### About this exercise
Change "Thunderbird" to "Firefox" throughout the data and write out all the text with nothing else altered. Leave the pictures out.

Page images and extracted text
*** Block opens ***
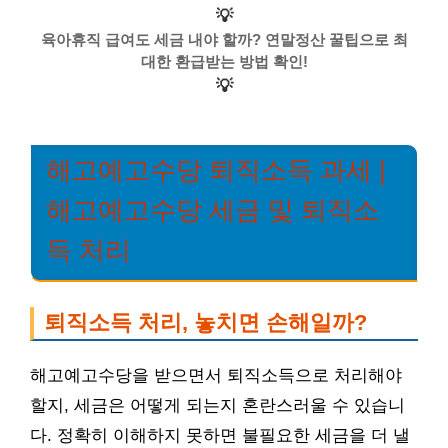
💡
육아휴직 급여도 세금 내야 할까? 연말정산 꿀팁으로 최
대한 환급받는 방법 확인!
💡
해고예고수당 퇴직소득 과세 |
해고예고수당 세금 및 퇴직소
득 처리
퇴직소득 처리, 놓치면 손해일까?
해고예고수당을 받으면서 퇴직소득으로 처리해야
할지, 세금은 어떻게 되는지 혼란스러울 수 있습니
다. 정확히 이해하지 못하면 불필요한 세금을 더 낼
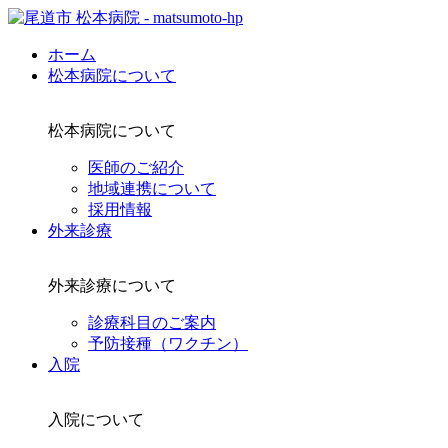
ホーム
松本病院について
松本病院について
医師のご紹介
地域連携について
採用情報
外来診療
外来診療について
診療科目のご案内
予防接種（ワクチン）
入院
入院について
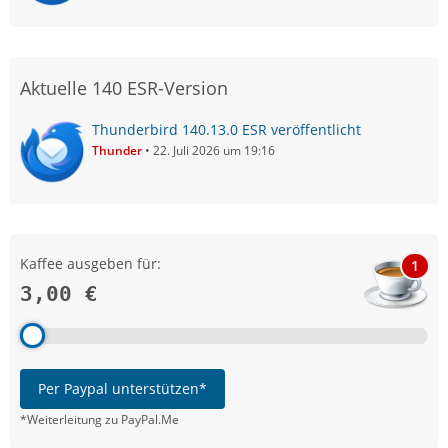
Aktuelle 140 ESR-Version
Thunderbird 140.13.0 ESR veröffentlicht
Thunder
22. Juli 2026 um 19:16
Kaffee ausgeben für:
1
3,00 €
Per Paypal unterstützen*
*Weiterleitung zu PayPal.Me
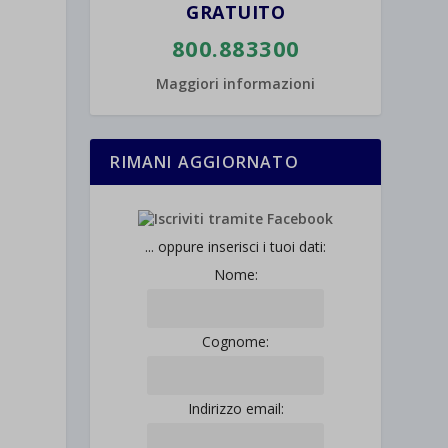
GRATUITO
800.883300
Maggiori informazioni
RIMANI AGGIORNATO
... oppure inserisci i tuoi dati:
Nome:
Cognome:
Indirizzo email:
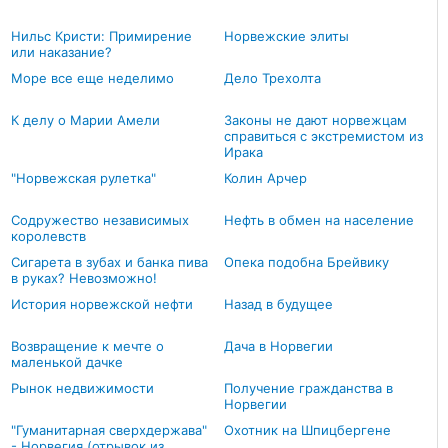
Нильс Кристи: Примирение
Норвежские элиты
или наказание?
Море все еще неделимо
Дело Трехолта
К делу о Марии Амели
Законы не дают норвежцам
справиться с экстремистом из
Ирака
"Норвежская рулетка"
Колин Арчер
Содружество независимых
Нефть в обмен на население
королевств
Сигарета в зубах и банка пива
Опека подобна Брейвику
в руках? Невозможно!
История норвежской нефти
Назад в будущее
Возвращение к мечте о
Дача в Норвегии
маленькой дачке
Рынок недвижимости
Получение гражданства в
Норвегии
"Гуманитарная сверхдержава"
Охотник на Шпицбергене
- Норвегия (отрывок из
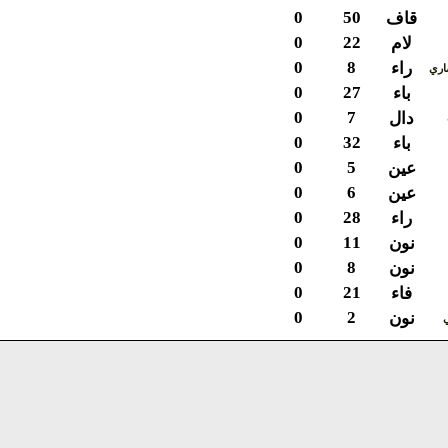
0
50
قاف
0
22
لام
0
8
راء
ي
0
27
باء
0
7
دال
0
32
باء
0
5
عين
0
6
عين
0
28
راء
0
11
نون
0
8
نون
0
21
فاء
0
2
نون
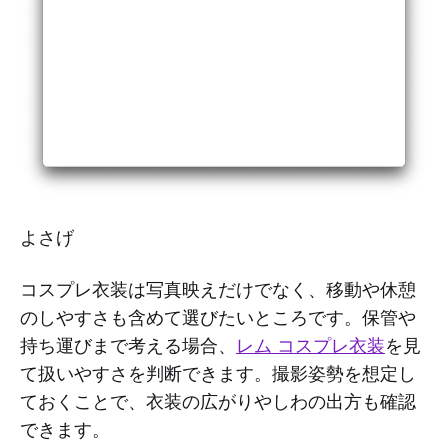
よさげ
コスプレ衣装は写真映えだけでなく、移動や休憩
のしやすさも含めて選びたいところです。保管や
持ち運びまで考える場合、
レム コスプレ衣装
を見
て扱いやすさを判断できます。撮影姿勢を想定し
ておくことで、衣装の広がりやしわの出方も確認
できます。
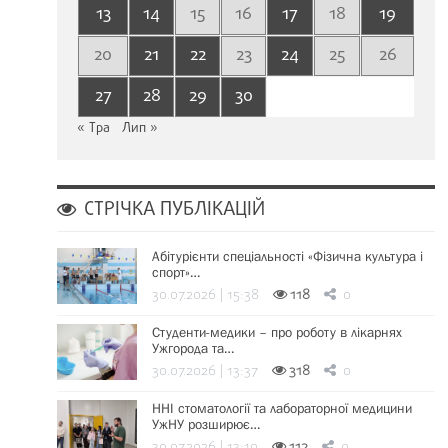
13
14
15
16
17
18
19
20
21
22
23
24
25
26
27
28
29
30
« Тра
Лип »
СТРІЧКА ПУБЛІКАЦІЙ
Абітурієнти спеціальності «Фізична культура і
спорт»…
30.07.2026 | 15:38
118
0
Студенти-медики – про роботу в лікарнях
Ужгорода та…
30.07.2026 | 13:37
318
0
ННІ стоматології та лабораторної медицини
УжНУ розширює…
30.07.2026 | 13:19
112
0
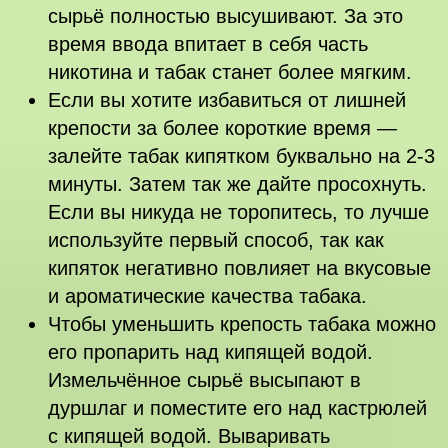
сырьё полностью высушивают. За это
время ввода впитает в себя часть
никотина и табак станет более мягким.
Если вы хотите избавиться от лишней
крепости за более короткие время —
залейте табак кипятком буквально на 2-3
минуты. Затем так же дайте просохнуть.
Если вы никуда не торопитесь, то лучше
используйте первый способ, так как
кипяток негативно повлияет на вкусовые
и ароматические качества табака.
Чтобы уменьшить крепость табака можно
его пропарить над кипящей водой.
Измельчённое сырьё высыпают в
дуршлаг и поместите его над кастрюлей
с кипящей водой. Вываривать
*** Block closes ***
### Written response
💡
육아휴직 급여도 세금 내야 할까? 연말정산 꿀팁으로 최
대한 환급받는 방법 확인!
💡
해고예고수당 퇴직소득 과세 |
해고예고수당 세금 및 퇴직소
득 처리
퇴직소득 처리, 놓치면 손해일까?
해고예고수당을 받으면서 퇴직소득으로 처리해야
할지, 세금은 어떻게 되는지 혼란스러울 수 있습니
다. 정확히 이해하지 못하면 불필요한 세금을 더 낼
ホーム
松本病院について
松本病院について
医師のご紹介
地域連携について
採用情報
外来診療
外来診療について
診療科目のご案内
予防接種（ワクチン）
入院
入院について
Aktuelle 140 ESR-Version
Firefox 140.13.0 ESR veröffentlicht
Thunder
22. Juli 2026 um 19:16
Kaffee ausgeben für:
1
3,00 €
Per Paypal unterstützen*
*Weiterleitung zu PayPal.Me
GRATUITO
800.883300
Maggiori informazioni
RIMANI AGGIORNATO
... oppure inserisci i tuoi dati:
Nome:
Cognome:
Indirizzo email:
Нильс Кристи: Примирение
Норвежские элиты
или наказание?
Море все еще неделимо
Дело Трехолта
К делу о Марии Амели
Законы не дают норвежцам
справиться с экстремистом из
Ирака
"Норвежская рулетка"
Колин Арчер
Содружество независимых
Нефть в обмен на население
королевств
Сигарета в зубах и банка пива
Опека подобна Брейвику
в руках? Невозможно!
История норвежской нефти
Назад в будущее
Возвращение к мечте о
Дача в Норвегии
маленькой дачке
Рынок недвижимости
Получение гражданства в
Норвегии
"Гуманитарная сверхдержава"
Охотник на Шпицбергене
- Норвегия (отрывок из
0
50
قاف
0
22
لام
0
8
راء
ي
0
27
باء
0
7
دال
0
32
باء
0
5
عين
0
6
عين
0
28
راء
0
11
نون
0
8
نون
0
21
فاء
0
2
نون
よさげ
コスプレ衣装は写真映えだけでなく、移動や休憩
のしやすさも含めて選びたいところです。保管や
持ち運びまで考える場合、
レム コスプレ衣装
を見
て扱いやすさを判断できます。撮影姿勢を想定し
ておくことで、衣装の広がりやしわの出方も確認
できます。
13
14
15
16
17
18
19
20
21
22
23
24
25
26
27
28
29
30
« Тра
Лип »
СТРІЧКА ПУБЛІКАЦІЙ
Абітурієнти спеціальності «Фізична культура і
спорт»…
30.07.2026 | 15:38
118
0
Студенти-медики – про роботу в лікарнях
Ужгорода та…
30.07.2026 | 13:37
318
0
ННІ стоматології та лабораторної медицини
УжНУ розширює…
30.07.2026 | 13:19
112
0
сырьё полностью высушивают. За это
время ввода впитает в себя часть
никотина и табак станет более мягким.
Если вы хотите избавиться от лишней
крепости за более короткие время —
залейте табак кипятком буквально на 2-3
минуты. Затем так же дайте просохнуть.
Если вы никуда не торопитесь, то лучше
используйте первый способ, так как
кипяток негативно повлияет на вкусовые
и ароматические качества табака.
Чтобы уменьшить крепость табака можно
его пропарить над кипящей водой.
Измельчённое сырьё высыпают в
дуршлаг и поместите его над кастрюлей
с кипящей водой. Вываривать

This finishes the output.